"Monitoring Tariffs, NATO, and Climate Change"
"Unanimous Agreement on Interest Rate Cuts... Wage Data is Important"
Christine Lagarde, President of the European Central Bank (ECB), stated that Europe must prepare for economic threats such as new tariffs imposed by the United States if former President Donald Trump regains power.
According to CNN on the 30th (local time), President Lagarde said, "We must prepare for potential tariffs and unexpected harsh decisions."
This statement is in line with Lagarde's remarks earlier this month in an interview with French public broadcaster France 2, where she said that if former President Trump succeeds in his re-election, it would pose a clear threat to Europe.

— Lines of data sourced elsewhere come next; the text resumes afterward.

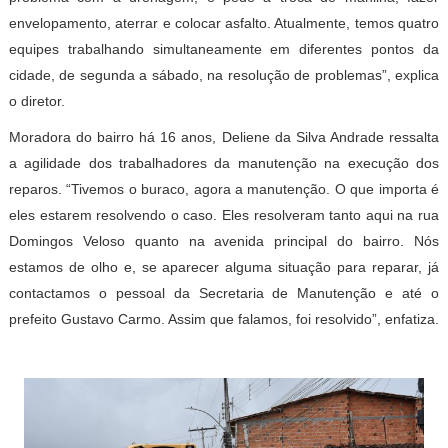
envelopamento, aterrar e colocar asfalto. Atualmente, temos quatro
equipes trabalhando simultaneamente em diferentes pontos da
cidade, de segunda a sábado, na resolução de problemas”, explica
o diretor.
Moradora do bairro há 16 anos, Deliene da Silva Andrade ressalta
a agilidade dos trabalhadores da manutenção na execução dos
reparos. “Tivemos o buraco, agora a manutenção. O que importa é
eles estarem resolvendo o caso. Eles resolveram tanto aqui na rua
Domingos Veloso quanto na avenida principal do bairro. Nós
estamos de olho e, se aparecer alguma situação para reparar, já
contactamos o pessoal da Secretaria de Manutenção e até o
prefeito Gustavo Carmo. Assim que falamos, foi resolvido”, enfatiza.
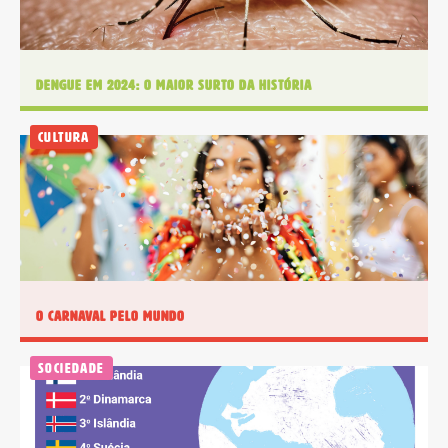
É um professor ou uma escola?
Clique aqui
Dengue em 2024: O maior surto da história
Cultura
O Carnaval pelo mundo
Sociedade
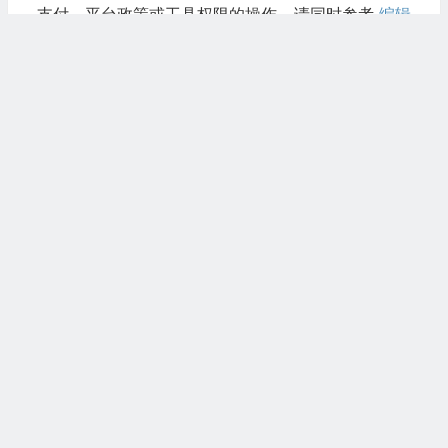
支付、平台政策或工具权限的操作，请同时参考
编辑
原则
、
免责声明
，并以官方后台和最新平台规则为
准。
最后留一句实话：工具和方法都只是放大器。真
正决定结果的，还是你有没有把问题说清楚、把动作
记下来、把失败原因复盘出来。能做到这三件事，文
章里的方法才有继续迭代的价值。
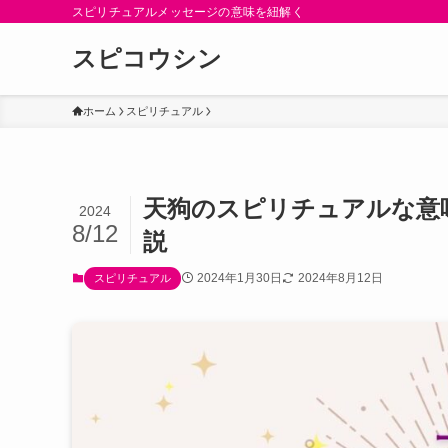
スピリチュアルメッセージの意味を紐解く
スピコウシン
ホーム
スピリチュアル
天狗のスピリチュアルな意
2024
8/12
説
2024年1月30日
2024年8月12日
スピリチュアル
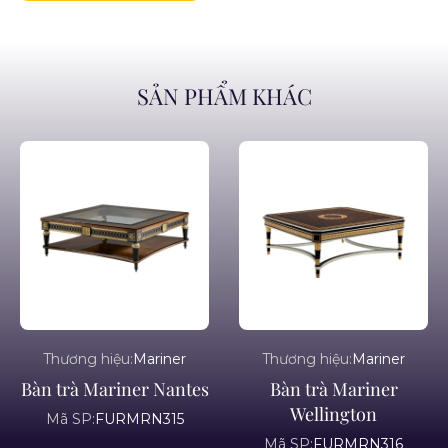
SẢN PHẨM KHÁC
Thương hiệu:
Mariner
Thương hiệu:
Mariner
Bàn trà Mariner Nantes
Bàn trà Mariner
Wellington
Mã SP:
FURMRN315
Mã SP:
FURMRN316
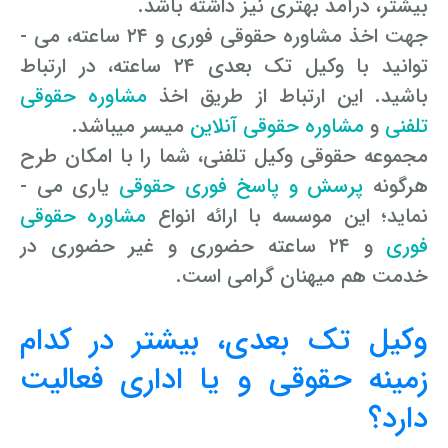
بیشتر، درآمد بهتری نیز داشته باشد.
جهت اخذ مشاوره حقوقی فوری و ۲۴ ساعته، می ­
توانید با وکیل تک بعدی ۲۴ ساعته، در ارتباط
باشید. این ارتباط از طریق اخذ
مشاوره حقوقی
تلفنی
و
مشاوره حقوقی آنلاین
میسر می­باشد.
مجموعه حقوقی وکیل تلفنی، شما را با امکان طرح
هرگونه
پرسش و پاسخ فوری حقوقی
یاری می ­
نماید؛ این موسسه با ارائه انواع
مشاوره­ حقوقی
فوری
و ۲۴ ساعته حضوری و غیر حضوری در
خدمت هم­ میهنان گرامی است.
وکیل تک بعدی، بیشتر در کدام
زمینه حقوقی و یا اداری فعالیت
دارد؟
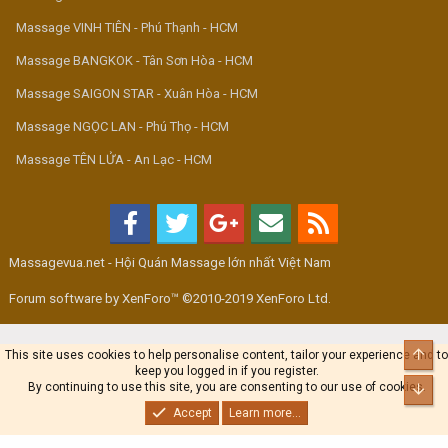
Massage VINH TIÊN - Phú Thạnh - HCM
Massage BANGKOK - Tân Sơn Hòa - HCM
Massage SAIGON STAR - Xuân Hòa - HCM
Massage NGỌC LAN - Phú Thọ - HCM
Massage TÊN LỬA - An Lạc - HCM
Massagevua.net - Hội Quán Massage lớn nhất Việt Nam
Forum software by XenForo™ ©2010-2019 XenForo Ltd.
Top
This site uses cookies to help personalise content, tailor your experience and to
keep you logged in if you register.
By continuing to use this site, you are consenting to our use of cookies.
Bot
Accept
Learn more...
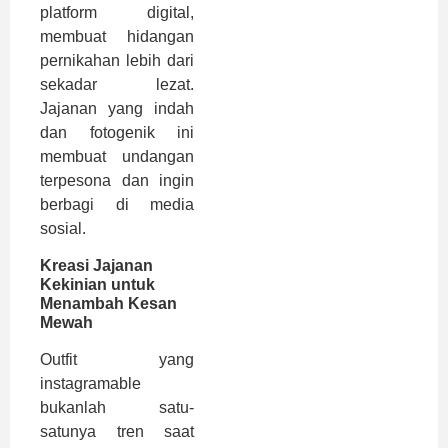
platform digital,
membuat hidangan
pernikahan lebih dari
sekadar lezat.
Jajanan yang indah
dan fotogenik ini
membuat undangan
terpesona dan ingin
berbagi di media
sosial.
Kreasi Jajanan
Kekinian untuk
Menambah Kesan
Mewah
Outfit yang
instagramable
bukanlah satu-
satunya tren saat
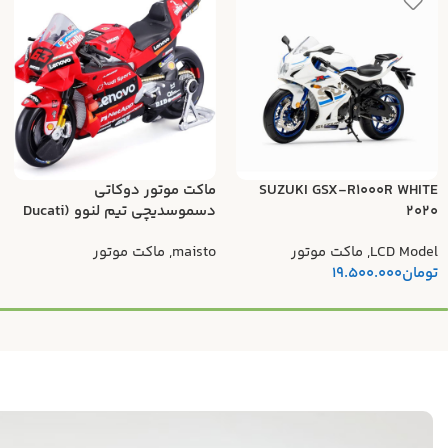
SUZUKI GSX-R1000R WHITE
ماکت موتور دوکاتی
2020
دسموسدیچی تیم لنوو (Ducati
Desmosedici Lenovo Team)
LCD Model
,
ماکت موتور
maisto
,
ماکت موتور
تومان
19.500.000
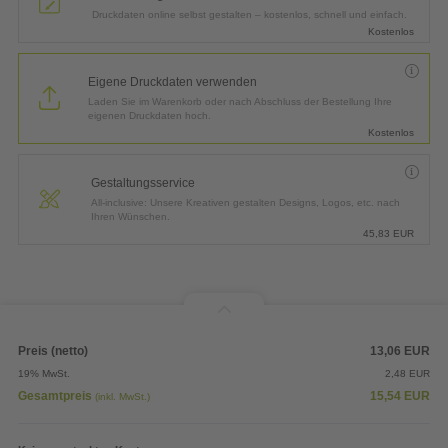
Druckdaten online selbst gestalten – kostenlos, schnell und einfach.
Kostenlos
Eigene Druckdaten verwenden
Laden Sie im Warenkorb oder nach Abschluss der Bestellung Ihre
eigenen Druckdaten hoch.
Kostenlos
Gestaltungsservice
All-inclusive: Unsere Kreativen gestalten Designs, Logos, etc. nach
Ihren Wünschen.
45,83
EUR
Preis (netto)
13,06
EUR
19% MwSt.
2,48
EUR
Gesamtpreis
15,54
EUR
(inkl. MwSt.)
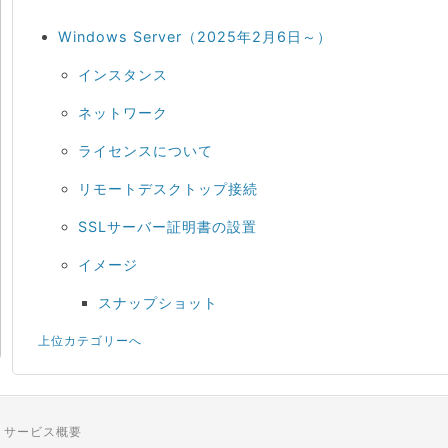
Windows Server（2025年2月6日～）
インスタンス
ネットワーク
ライセンスについて
リモートデスクトップ接続
SSLサーバー証明書の設置
イメージ
スナップショット
上位カテゴリーへ
サービス概要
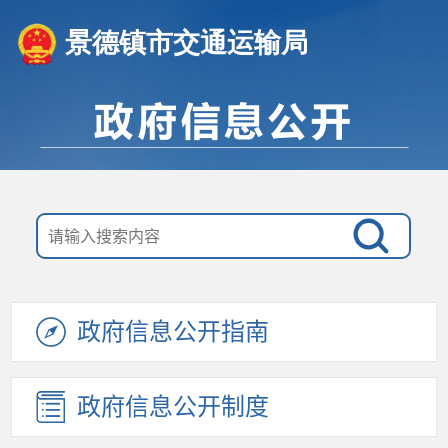
景德镇市交通运输局
政府信息公开指南
政府信息公开制度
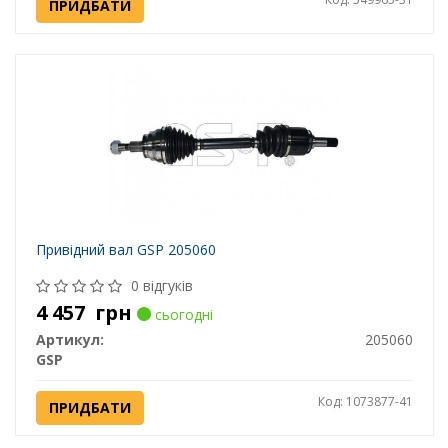
ПРИДБАТИ
Привідний вал GSP 205060
0 відгуків
4 457
грн
сьогодні
Артикул:
205060
GSP
Код: 1073877-41
ПРИДБАТИ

During Trump's first term, relations between the United States and the European Union (EU) were strained due to trade disputes. The U.S. imposed tariffs on EU steel and aluminum, and in response, the EU imposed tariffs on American whiskey, motorcycles, denim, and other products. Following Trump's victories in the Iowa and New Hampshire Republican primaries, concerns about a second Trump term have emerged in Europe. In 2022, the total trade volume of goods and services between the U.S. and the EU was estimated at $1.3 trillion (approximately 1,728 trillion KRW). CNN explained that Trump's return could affect everything from trade policy to support for the Ukraine war.
President Lagarde said the best way for Europe to prepare for a second Trump term is to "strengthen the single market to ensure the free movement of goods, services, people, and capital," adding that this means "integrating financial markets to make financing easier for small and medium-sized enterprises and to encourage innovation."
She also said that if former President Trump is elected, attention must be paid to the U.S. stance on tariffs, the North Atlantic Treaty Organization (NATO), and climate change. Lagarde noted, "In the past, the interests of the U.S. and Europe did not align in these three areas."
Regarding interest rate cuts, she said, "All ECB members agree that the next step is a rate cut," but added that it is still difficult to present a specific schedule.
She stated, "We have not yet reached the stage for a rate cut," and emphasized, "We need all kinds of data, but wage-related data is the most important." Earlier, Philip Lane, the ECB's Chief Economist, also stressed the importance of wage improvements in the Eurozone (20 countries using the euro). European wage statistics are expected to be released around May. Although there is speculation that the ECB might announce a rate cut in April, Bloomberg analyzed that since there is no ECB meeting in May, the first rate cut is likely to begin in June. Fran?ois Villeroy de Galhau, Governor of the Bank of France, recently said about the timing of the rate cut, "Everything will be revealed at the next meeting."
President Lagarde emphasized that a prerequisite for a rate cut is a decline in inflation. Inflation must fall to the ECB's target of 2%. She said, "Europe is on a downward trend in inflation," but added, "Before cutting rates, we need to delve deeper into the process of eliminating inflation."